Neither add-on nor withdrawal of methotrexate impacts efficacy of IL12/IL23 inhibition in active PsA: Data from a multicenter investigator-initiated randomized placebo-controlled clinical trial on arthritis, dactylitis, enthesitis, psoriasis, QoL and function
Authors: Michaela Koehm al.
Methotrexate is often used as first-line csDMARD therapy in patients with active psoriatic arthritis. Clinical trials that evaluate bDMARDs or tsDMARDs usually include patients with failure to previous csDMARD therapy and often require continuation of MTX or other csDMARDs. This investigator-initated trial was designed to examine whether or not ustekinumab (UST) therapy benefits from ongoing or newly started MTX. 186 patients with active disease (TJC > 4, SJC > 4 out of 68/66 joint count) were randomized to UST + MTX (new or ongoing) versus UST+ Placebo. The primary endpoint was non-inferiority of UST monotherapy with regard to DAS28-ESR at week 24 versus combination with MTX. At week 24, mean DAS28-ESR decreased to 3.1 (+ 1.42) for UST + MTX versus 2.9 (+ 1.31) for UST + Placebo fulfilling the criterion of non-inferiority. Changes in other outcomes (enthesitis, dactylitis, skin, QoL, function) were similar between the two groups. In conclusion, based on this trial, there is no evidence to support addition or continuation of MTX when starting UST.
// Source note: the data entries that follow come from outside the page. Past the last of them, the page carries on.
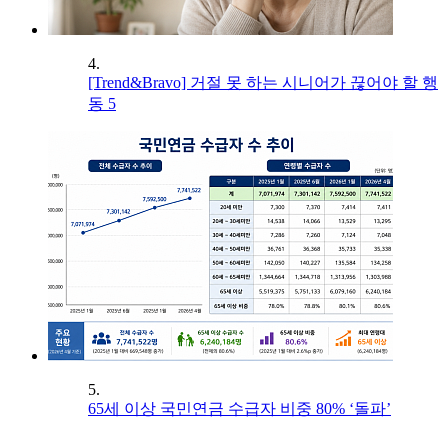
4.
[Trend&Bravo] 거절 못 하는 시니어가 끊어야 할 행
동 5
5.
65세 이상 국민연금 수급자 비중 80% ‘돌파’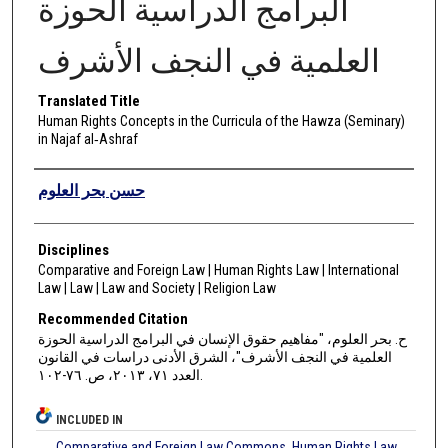
البرامج الدراسية الحوزة
العلمية في النجف الأشرف
Translated Title
Human Rights Concepts in the Curricula of the Hawza (Seminary)
in Najaf al‑Ashraf
Authors
حسن بحر العلوم
Disciplines
Comparative and Foreign Law | Human Rights Law | International
Law | Law | Law and Society | Religion Law
Recommended Citation
ح. بحر العلوم، "مفاهيم حقوق الإنسان في البرامج الدراسية الحوزة
العلمية في النجف الأشرف"، الشرق الأدنى دراسات في القانون
العدد ٧١، ٢٠١٣، ص. ٧٦-١٠٢.
INCLUDED IN
Comparative and Foreign Law Commons
,
Human Rights Law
These data are interesting and demonstrate that trials add to our understanding of treat-ment optimization. They also show that simple extrapolation from RA (where, according to EULAR recommendations, MTX should be maintained in patients who tolerate it) is not necessarily the best option for PsA patients. Most importantly, the results did not only address arthritis, but also extend to dactylitis, enthesitis and skin manifestation.